The jobless rate in the 30 rich countries that belong to the Organization for Economic Cooperation and Development will approach 10 percent in the second half of next year, according to the OECD's latest employment outlook report.
That will top the current postwar high of 8.3 percent from June, and will mean 57 million people out of work.
Calling the short-term job outlook "grim," the Paris-based said the rise in joblessness could result in a lasting higher unemployment level that could take many years to bring back down.
"This unwelcome phenomenon occurred in a number of OECD countries in past recessions when unemployment remained at a new higher plateau compared with the pre-crisis level even after output returned to potential, and it took many years, if ever, to bring it down again to the pre-crisis level," the report said.
Unemployment rates among OECD members range from a low of 3.3 percent in the Netherlands to 18.1 percent in Spain, according to June figures. The U.S. unemployment rate was 9.5 percent in June, above the European Union rate of 8.9 percent.
Nearly 15 million people have joined the ranks of the jobless since the end of 2007, the OECD said.
"There is great uncertainty looking forward, but labor market conditions appear set to deteriorate further in the coming months," the report said, noting that its own forecasts are for "a rather muted recovery surfacing only in the first half of 2010."
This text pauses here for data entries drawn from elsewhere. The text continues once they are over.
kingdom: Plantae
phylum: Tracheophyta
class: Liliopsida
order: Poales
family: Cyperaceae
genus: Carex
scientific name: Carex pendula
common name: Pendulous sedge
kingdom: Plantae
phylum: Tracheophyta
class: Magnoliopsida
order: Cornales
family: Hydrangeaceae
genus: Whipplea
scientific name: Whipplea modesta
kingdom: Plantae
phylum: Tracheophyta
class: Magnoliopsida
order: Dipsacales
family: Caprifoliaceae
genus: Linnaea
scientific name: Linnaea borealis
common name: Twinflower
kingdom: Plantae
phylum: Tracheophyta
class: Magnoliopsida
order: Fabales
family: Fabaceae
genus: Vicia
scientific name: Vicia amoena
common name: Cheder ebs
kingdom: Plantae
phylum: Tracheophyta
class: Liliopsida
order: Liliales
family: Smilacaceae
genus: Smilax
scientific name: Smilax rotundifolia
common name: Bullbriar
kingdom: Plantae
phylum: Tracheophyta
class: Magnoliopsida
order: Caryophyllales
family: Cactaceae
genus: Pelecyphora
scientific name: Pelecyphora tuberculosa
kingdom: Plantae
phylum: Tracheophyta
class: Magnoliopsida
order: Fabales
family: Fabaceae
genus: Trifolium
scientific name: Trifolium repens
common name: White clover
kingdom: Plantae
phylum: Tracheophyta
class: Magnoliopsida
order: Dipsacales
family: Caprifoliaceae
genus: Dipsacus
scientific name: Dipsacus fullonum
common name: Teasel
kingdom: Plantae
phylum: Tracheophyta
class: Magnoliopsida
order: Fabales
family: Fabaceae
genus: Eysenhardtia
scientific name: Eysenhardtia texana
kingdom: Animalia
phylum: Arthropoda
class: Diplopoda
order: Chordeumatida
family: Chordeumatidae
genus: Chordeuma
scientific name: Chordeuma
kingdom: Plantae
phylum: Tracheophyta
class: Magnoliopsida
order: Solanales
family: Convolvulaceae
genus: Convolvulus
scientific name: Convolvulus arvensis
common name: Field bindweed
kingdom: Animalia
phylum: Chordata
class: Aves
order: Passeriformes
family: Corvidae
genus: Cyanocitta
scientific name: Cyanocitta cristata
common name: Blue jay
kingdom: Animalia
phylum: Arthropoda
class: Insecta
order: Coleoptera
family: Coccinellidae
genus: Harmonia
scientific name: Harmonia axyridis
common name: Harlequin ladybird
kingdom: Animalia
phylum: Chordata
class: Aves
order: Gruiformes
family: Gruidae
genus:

Under this scenario, the number of unemployed in the OECD will rise by more than 25 million people in less than three years, comparable to the job losses over the 10-year period until the early 1980s, the report noted.
The organization urged governments to spend more on active labor market policies, such as unemployment benefits and training. The OECD said that higher spending on these measures was cost effective and justifiable, even in countries whose public finances are strained from funding stimulus plans to fight the global recession.